Die bittere Pille: der Aufwand
Hierzulande fragen sich noch viele Journalisten, warum Rohdaten plötzlich so wichtig sein sollen, schließlich arbeite man doch schon lange mit Infografiken und betreibe somit Datenvisualisierung. „Datenjournalismus ist, sich nicht mit selektiv vorgefertigten Daten zufriedenzugeben, sondern möglichst alle Rohdaten auszuwerten und diese auch den Lesern zur Verfügung zu stellen“, betont Sebastian Mondial. Er ist Redakteur beim „Stern“ im Team Investigative Recherche und an der Henri-Nannen-Schule Trainer für Datenjournalismus, Computer-Assisted-Reporting und Online. Der dazu nötige oft hohe Aufwand sei die bittere Pille, „die wir momentan erst mal schlucken müssen“, so Mondial. Allerdings sei nicht alles, was derzeit unter dem Begriff Datenjournalismus präsentiert wird, eine komplett neue Erfindung, sondern oft nur eine Umwidmung. Mondial belegte 2003/2004 am Dortmunder Institut für Journalistik auch Soziale Empirie, „das sind die Grundlagen für Datenjournalismus, nur ohne die digitalen Werkzeuge“.

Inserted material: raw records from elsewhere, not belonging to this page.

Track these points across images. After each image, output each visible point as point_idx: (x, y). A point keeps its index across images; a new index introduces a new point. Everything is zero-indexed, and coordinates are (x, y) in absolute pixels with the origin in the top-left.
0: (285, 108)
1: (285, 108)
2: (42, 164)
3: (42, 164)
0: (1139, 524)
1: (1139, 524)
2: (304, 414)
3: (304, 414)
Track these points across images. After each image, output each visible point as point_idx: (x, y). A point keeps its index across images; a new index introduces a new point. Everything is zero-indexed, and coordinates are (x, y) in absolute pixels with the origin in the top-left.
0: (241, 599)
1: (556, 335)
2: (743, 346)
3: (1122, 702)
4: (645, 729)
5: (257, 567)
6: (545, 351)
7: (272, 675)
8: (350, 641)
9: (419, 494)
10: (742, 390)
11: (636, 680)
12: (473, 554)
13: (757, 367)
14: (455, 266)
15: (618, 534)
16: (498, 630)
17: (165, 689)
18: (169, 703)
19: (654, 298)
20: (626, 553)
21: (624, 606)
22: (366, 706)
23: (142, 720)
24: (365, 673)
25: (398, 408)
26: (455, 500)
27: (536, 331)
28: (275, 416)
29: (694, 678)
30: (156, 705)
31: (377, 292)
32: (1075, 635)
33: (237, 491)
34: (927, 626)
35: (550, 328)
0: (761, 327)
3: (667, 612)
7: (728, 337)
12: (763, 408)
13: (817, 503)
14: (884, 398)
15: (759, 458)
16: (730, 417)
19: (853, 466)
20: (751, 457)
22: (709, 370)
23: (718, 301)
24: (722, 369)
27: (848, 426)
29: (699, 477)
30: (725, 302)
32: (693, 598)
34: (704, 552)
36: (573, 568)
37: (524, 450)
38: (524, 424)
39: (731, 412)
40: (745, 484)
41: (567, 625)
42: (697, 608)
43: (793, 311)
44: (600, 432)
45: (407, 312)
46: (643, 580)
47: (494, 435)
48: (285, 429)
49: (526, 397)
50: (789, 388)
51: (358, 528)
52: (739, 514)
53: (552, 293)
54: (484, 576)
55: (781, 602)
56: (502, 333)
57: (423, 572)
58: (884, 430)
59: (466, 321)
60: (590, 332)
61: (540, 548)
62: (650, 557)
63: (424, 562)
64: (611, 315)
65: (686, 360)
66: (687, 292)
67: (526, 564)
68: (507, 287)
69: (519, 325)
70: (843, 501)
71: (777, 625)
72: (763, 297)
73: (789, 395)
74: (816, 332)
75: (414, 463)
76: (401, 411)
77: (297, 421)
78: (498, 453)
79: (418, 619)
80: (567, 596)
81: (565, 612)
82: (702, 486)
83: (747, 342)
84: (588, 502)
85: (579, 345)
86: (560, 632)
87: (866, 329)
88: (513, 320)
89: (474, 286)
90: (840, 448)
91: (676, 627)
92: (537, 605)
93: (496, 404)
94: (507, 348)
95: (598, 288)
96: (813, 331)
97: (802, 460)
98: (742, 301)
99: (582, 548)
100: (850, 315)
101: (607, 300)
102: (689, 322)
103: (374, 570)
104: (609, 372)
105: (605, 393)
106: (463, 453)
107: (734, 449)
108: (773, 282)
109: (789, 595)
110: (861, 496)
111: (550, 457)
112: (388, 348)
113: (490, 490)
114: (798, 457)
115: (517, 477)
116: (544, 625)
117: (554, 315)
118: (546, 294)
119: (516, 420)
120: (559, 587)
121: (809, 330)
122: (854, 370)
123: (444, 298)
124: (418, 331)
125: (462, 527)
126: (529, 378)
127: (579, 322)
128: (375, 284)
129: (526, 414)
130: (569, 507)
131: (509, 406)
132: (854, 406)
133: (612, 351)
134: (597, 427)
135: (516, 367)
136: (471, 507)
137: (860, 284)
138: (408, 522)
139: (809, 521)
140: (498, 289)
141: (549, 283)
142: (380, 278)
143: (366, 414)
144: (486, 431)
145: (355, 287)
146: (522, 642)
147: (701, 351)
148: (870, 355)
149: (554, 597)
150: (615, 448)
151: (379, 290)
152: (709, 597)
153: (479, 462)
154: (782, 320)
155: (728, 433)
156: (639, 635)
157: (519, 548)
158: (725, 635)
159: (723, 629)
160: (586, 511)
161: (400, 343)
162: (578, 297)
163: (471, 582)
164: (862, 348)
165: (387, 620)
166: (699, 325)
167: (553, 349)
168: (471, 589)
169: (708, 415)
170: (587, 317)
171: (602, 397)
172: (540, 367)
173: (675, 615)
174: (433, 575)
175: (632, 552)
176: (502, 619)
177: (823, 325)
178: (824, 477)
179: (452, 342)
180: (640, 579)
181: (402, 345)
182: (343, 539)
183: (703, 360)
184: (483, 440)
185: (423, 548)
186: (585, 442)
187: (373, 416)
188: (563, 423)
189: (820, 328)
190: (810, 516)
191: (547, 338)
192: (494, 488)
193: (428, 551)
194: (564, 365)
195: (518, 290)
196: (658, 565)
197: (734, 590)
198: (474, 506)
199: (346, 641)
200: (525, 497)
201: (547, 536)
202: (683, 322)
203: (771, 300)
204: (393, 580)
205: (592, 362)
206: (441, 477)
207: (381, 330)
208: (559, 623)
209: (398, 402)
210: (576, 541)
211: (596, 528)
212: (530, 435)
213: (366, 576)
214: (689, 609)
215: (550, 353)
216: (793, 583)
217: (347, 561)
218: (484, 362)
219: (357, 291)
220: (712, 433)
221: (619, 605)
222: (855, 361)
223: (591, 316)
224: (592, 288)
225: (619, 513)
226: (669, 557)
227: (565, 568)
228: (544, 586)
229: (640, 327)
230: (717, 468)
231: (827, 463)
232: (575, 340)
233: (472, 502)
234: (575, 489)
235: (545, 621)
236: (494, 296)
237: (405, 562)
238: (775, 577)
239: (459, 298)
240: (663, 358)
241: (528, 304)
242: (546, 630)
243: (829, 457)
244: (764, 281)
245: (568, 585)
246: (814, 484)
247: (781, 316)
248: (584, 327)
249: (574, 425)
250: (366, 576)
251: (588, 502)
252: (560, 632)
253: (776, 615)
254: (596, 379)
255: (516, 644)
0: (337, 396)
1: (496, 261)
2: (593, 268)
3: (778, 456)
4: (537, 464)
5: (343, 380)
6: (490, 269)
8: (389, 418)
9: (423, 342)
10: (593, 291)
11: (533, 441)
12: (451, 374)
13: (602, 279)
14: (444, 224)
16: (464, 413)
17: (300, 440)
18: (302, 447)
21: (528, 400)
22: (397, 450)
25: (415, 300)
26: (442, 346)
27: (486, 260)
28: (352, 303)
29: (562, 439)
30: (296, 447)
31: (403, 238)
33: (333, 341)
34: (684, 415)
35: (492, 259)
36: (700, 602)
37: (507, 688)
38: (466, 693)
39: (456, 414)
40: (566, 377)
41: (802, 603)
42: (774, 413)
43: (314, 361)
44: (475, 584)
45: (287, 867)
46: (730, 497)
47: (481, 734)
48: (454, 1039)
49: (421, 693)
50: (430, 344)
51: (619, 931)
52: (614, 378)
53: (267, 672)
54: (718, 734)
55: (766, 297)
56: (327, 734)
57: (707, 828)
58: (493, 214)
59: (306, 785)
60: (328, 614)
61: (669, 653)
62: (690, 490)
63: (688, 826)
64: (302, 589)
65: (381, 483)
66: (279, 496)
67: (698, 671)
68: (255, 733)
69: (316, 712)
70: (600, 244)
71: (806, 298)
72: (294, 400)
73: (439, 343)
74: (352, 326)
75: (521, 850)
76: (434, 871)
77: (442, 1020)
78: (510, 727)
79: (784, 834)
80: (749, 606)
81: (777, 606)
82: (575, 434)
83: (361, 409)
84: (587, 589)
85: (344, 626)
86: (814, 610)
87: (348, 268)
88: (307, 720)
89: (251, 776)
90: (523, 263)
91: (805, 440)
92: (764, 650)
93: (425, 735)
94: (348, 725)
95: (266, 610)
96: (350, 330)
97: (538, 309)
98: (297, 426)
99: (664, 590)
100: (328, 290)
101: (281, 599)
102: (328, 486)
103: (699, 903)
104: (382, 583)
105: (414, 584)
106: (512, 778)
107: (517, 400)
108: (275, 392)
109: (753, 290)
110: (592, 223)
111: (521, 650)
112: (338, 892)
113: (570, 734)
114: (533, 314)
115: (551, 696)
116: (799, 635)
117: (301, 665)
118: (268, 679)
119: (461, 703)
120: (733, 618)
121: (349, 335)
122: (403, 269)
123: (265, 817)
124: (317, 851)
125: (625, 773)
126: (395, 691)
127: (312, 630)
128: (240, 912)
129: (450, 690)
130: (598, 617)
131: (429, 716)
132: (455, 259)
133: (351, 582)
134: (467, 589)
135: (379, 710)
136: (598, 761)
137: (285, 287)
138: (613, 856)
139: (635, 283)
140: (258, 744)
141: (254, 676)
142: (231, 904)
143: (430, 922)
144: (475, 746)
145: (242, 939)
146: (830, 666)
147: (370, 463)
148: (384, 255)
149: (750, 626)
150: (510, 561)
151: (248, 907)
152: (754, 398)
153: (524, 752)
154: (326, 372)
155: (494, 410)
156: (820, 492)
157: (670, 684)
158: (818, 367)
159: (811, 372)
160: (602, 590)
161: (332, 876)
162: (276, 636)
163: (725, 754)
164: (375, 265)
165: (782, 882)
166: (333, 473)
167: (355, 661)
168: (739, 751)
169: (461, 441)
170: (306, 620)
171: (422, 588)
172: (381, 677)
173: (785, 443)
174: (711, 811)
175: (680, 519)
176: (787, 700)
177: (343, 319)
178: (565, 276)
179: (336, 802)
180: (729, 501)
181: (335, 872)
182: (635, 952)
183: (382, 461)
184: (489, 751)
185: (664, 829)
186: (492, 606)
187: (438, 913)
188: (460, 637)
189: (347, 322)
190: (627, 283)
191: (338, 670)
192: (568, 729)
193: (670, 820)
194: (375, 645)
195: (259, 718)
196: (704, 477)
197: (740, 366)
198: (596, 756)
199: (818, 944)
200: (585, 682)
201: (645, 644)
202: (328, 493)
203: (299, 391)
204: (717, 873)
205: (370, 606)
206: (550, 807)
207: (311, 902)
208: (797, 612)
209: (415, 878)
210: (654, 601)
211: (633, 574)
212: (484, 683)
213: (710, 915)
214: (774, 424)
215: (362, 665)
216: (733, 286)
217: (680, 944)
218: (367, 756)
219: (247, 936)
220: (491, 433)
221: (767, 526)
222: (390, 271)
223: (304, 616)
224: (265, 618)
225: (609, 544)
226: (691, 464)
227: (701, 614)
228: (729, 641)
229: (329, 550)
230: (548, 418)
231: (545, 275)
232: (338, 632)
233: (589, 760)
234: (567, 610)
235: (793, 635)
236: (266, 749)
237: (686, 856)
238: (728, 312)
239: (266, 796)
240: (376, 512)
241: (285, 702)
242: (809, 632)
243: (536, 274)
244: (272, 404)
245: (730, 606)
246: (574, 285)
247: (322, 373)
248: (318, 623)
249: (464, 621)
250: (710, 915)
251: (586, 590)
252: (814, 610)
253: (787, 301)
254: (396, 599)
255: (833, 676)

Einige deutsche Medien betreiben inzwischen durchaus einigen Aufwand und experimentieren mit verschiedenen Formen des Datenjournalismus. Die taz startete im Oktober 2010 ein „Data Blog“ nach dem Vorbild des „Guardian“. Wie ihre Londoner Kollegen veranschaulichen auch die Berliner Daten mithilfe von kostenlosen Werkzeugen (s. dazu auch Kasten „Nützliche Werkzeuge“) und machen ihre Daten frei verfügbar. Ein Beispiel: Berichte über den Ersatz von Postfilialen durch Serviceagenturen (Print und Online) wurden auf der Webseite mit einer angereicherten Google-Karte und einer Grafik ergänzt. Die Rohdaten kann man sich für eigene Anwendungen herunterladen.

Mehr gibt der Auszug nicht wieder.